Chroma by Canadian vocalist Laurel MacDonald (Wicklow Records) strays about as far from folk/pop conventions as you can get without retreating to a garret. Whether singing in English, Gaelic, Latin, or a concocted tongue, MacDonald wields an eccentric delivery that disconnects her voice from the lyrics, melting away the textual meaning. The words themselves often offer little help. On disc opener "A Wing and a Prayer" she resurrects a centuries old children's ditty that assigns mysterious significance to corvine numericals ("four crows a boy, five crows silver, six crows gold") in a setting that tilts toward an identifiable Canadian folkie milieu only to be pulled away by old world intonations reminiscent of the Balkan-dipped austerity of her last cd, 1995's Kiss Closed My Eyes.

"Seek Ye The Lambs" sets Celtic sail on the sea of the same emotional detachment that wraps its soul around phonemes while cold-shouldering morphemes. Set to an Egyptian melody and sung in Latin, "Agnus Dei" is even odder, beginning with a gawky-edge voice that grows more rarefied while maintaining a pragmatism that resists the devotional content of the lyrics. These song equivalents to abstract painting are far removed from the neo-Celtic box her label may see her as occupying, but Wicklow owner Paddy Maloney is undoubtedly smarter than that. For myself, I can hardly get enough of Chroma not only for the beautiful textures, intriguing arrangements, and MacDonald's superb and intelligently used voice, but also because I keep hoping to decode what's going on.

Sometimes the chip falls off the old block at an odd angle. When I first powered up Juan Carlos Formell's Songs from a Little Blue House (Wicklow), I wondered if the label hadn't slapped the wrong title on a Hawaiian music CD. "Canto del Deltin" continued the slack key vibes, but the addition of Cuban percussion told me I was on the right track. And soon enough Formell's acoustic guitar is joined by a second to form an intense tangle that would go down well with the Casa de la Trova back in Cuba. Son of Juan Formell, founder of Cuba's best known band, Los Van Van, Juan Carlos avoids his papa's hard charging approach while still managing to get rootsy with examples of the son and changui featuring beautiful, classic trumpet work that meshes well with Formell's chops. The same yoga sensibility that reputably got him in the trouble with Havana spreads bliss all over this disc and adds yet another shading to the many permutations of Cuban stylings.

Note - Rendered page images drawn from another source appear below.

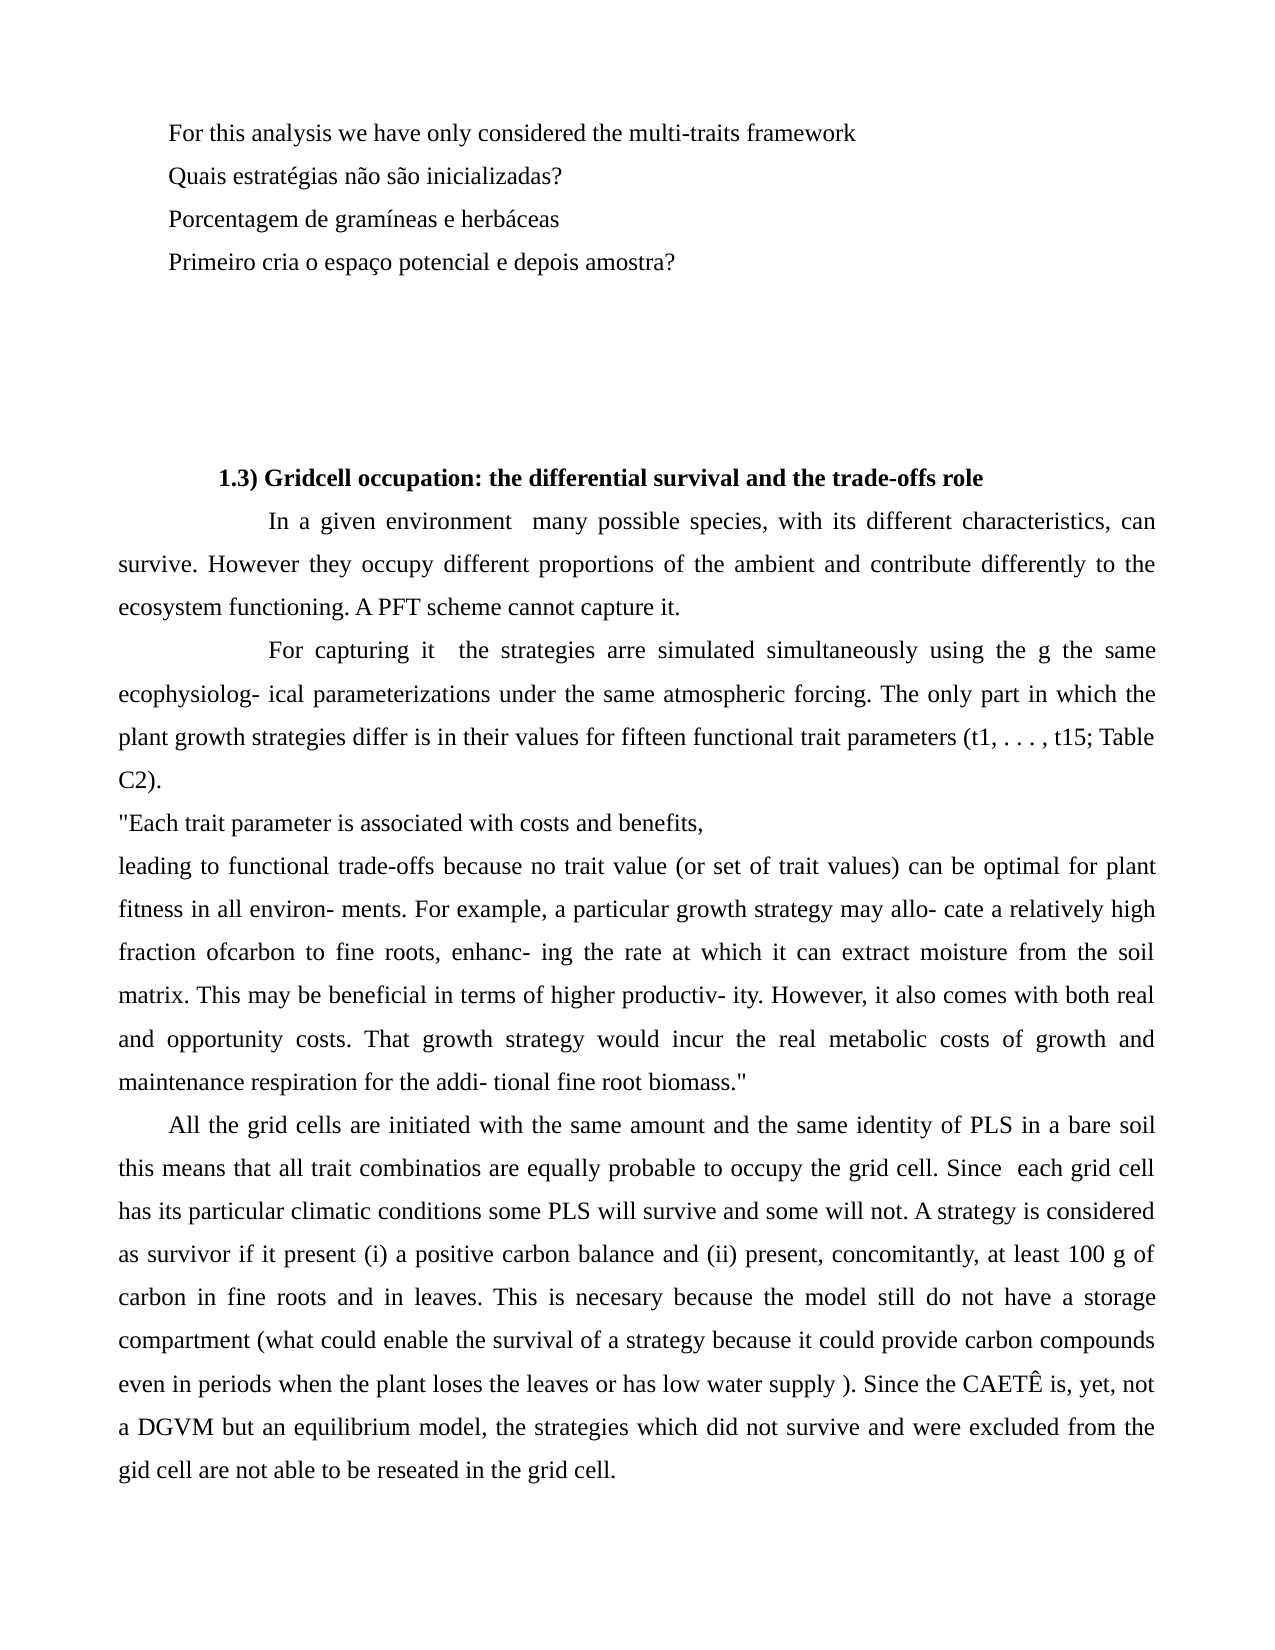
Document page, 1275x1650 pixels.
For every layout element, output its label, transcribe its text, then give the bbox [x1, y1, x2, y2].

text Quais estratégias não são inicializadas? [118, 161, 1157, 190]
text In a given environment many possible species, with its different characteristics, can survive. However they occupy different proportions of the ambient and contribute differently to the ecosystem functioning. A PFT scheme cannot capture it. [118, 506, 1157, 621]
text 1.3) Gridcell occupation: the differential survival and the trade-offs role [118, 463, 1157, 492]
text All the grid cells are initiated with the same amount and the same identity of PLS in a bare soil this means that all trait combinatios are equally probable to occupy the grid cell. Since each grid cell has its particular climatic conditions some PLS will survive and some will not. A strategy is considered as survivor if it present (i) a positive carbon balance and (ii) present, concomitantly, at least 100 g of carbon in fine roots and in leaves. This is necesary because the model still do not have a storage compartment (what could enable the survival of a strategy because it could provide carbon compounds even in periods when the plant loses the leaves or has low water supply ). Since the CAETÊ is, yet, not a DGVM but an equilibrium model, the strategies which did not survive and were excluded from the gid cell are not able to be reseated in the grid cell. [118, 1110, 1157, 1484]
text leading to functional trade-offs because no trait value (or set of trait values) can be optimal for plant fitness in all environ- ments. For example, a particular growth strategy may allo- cate a relatively high fraction ofcarbon to fine roots, enhanc- ing the rate at which it can extract moisture from the soil matrix. This may be beneficial in terms of higher productiv- ity. However, it also comes with both real and opportunity costs. That growth strategy would incur the real metabolic costs of growth and maintenance respiration for the addi- tional fine root biomass." [118, 851, 1157, 1096]
text For this analysis we have only considered the multi-traits framework [118, 118, 1157, 147]
text "Each trait parameter is associated with costs and benefits, [118, 808, 1157, 837]
text Porcentagem de gramíneas e herbáceas [118, 204, 1157, 233]
text For capturing it the strategies arre simulated simultaneously using the g the same ecophysiolog- ical parameterizations under the same atmospheric forcing. The only part in which the plant growth strategies differ is in their values for fifteen functional trait parameters (t1, . . . , t15; Table C2). [118, 636, 1157, 794]
text Primeiro cria o espaço potencial e depois amostra? [118, 247, 1157, 276]
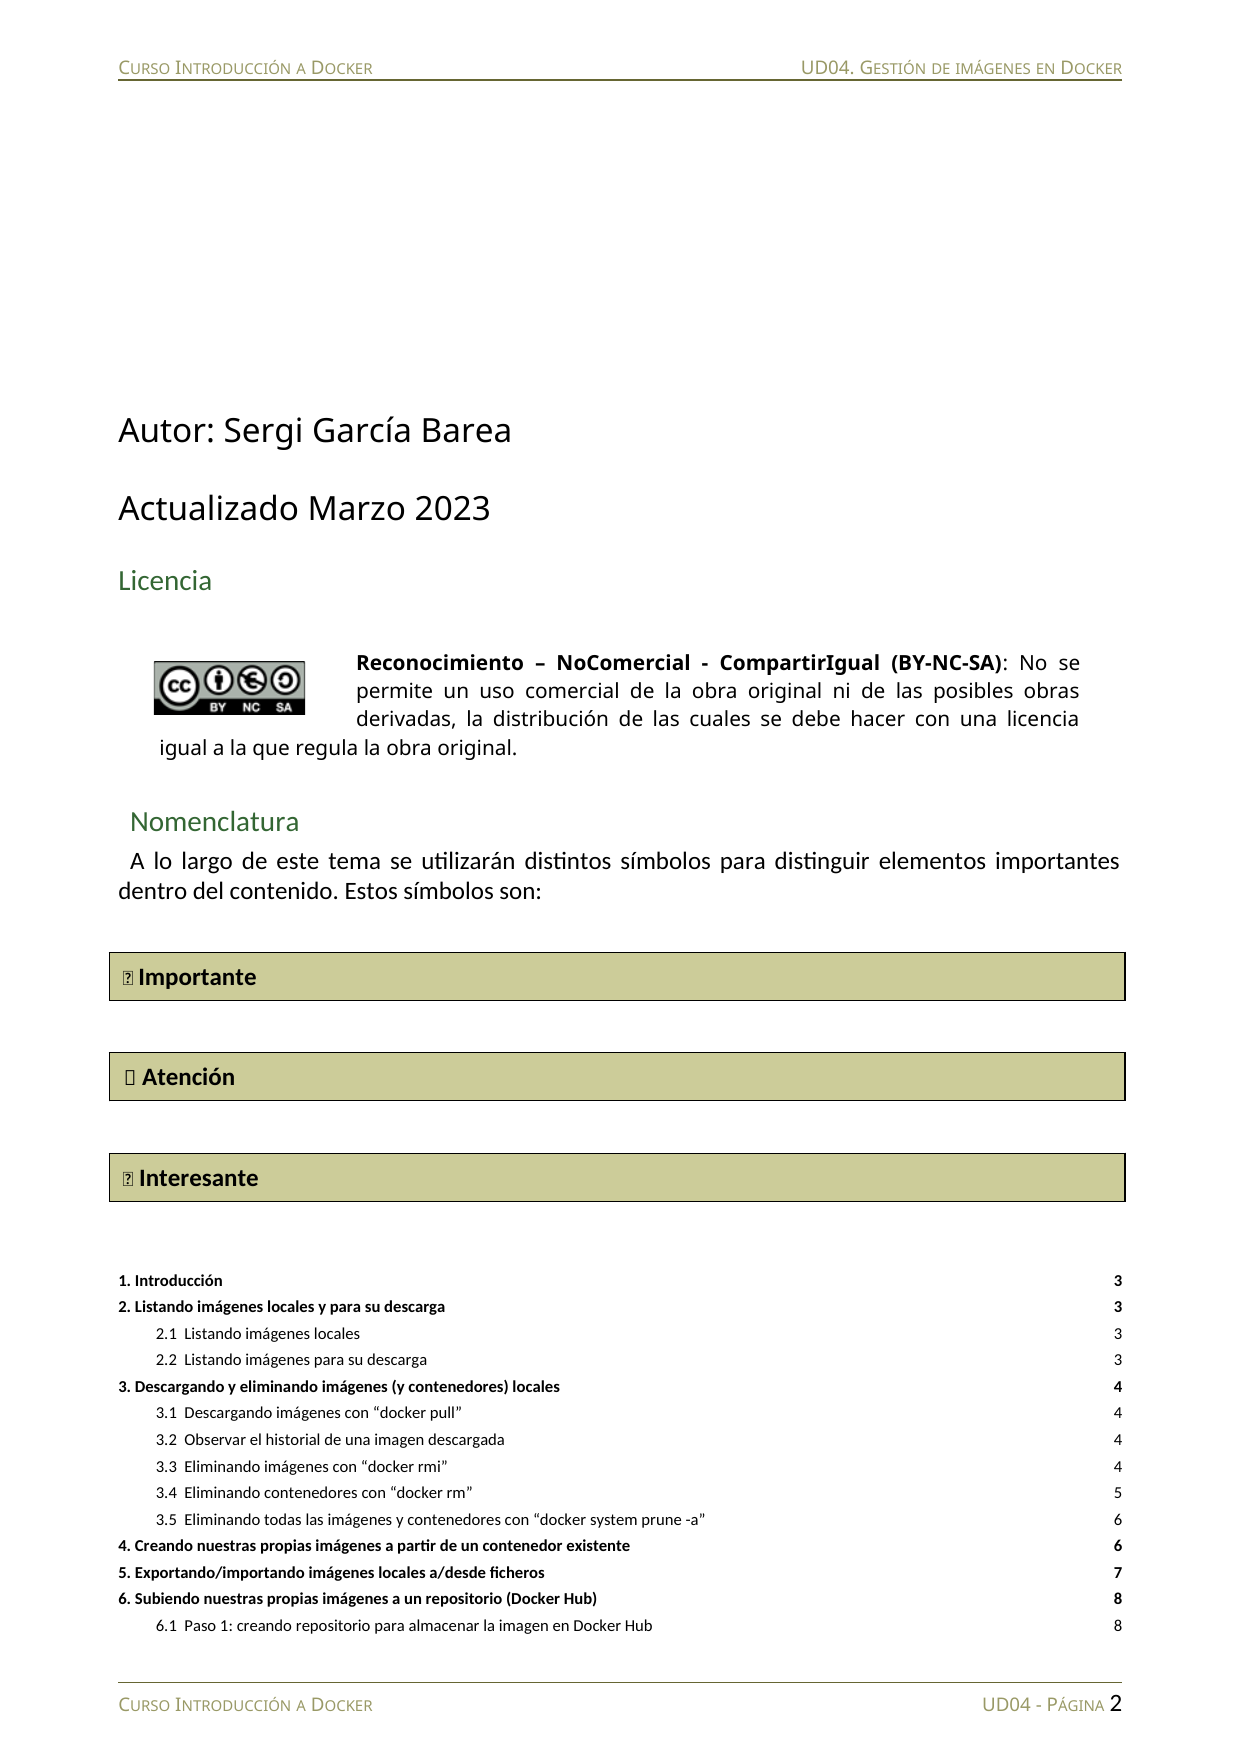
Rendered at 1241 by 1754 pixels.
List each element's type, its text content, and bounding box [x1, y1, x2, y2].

Don't call them Gypsies. That's just shy of a pejorative term, according to the liner notes of the therefore inexplicably titled The Gypsy Road (Alula Records). Nevermind, this anthology contains excellent examples of the wide range of musical styles assimilated by the Rom along the path of their migration from India to Spain. My favorites include "Kana M Uvonigjum" by the Yuri Yunakov Ensemble, on which the former saxophonist from Ivo Papasov's Bulgarian band Trakija plays breakneck tempo dance music I can't imagine anyone dancing to, "Jelem" by Russian violin show-offs Loyko, whose fiddles imitate every other instrument but the tuba, and joyously noisy purveyors of the real heavy metal, Kocani Orkestra with its raucous Balkan brass band blare. Also on tap on are lively cuts from Spain, Turkey, India, France, Hungary, Italy, and Romania.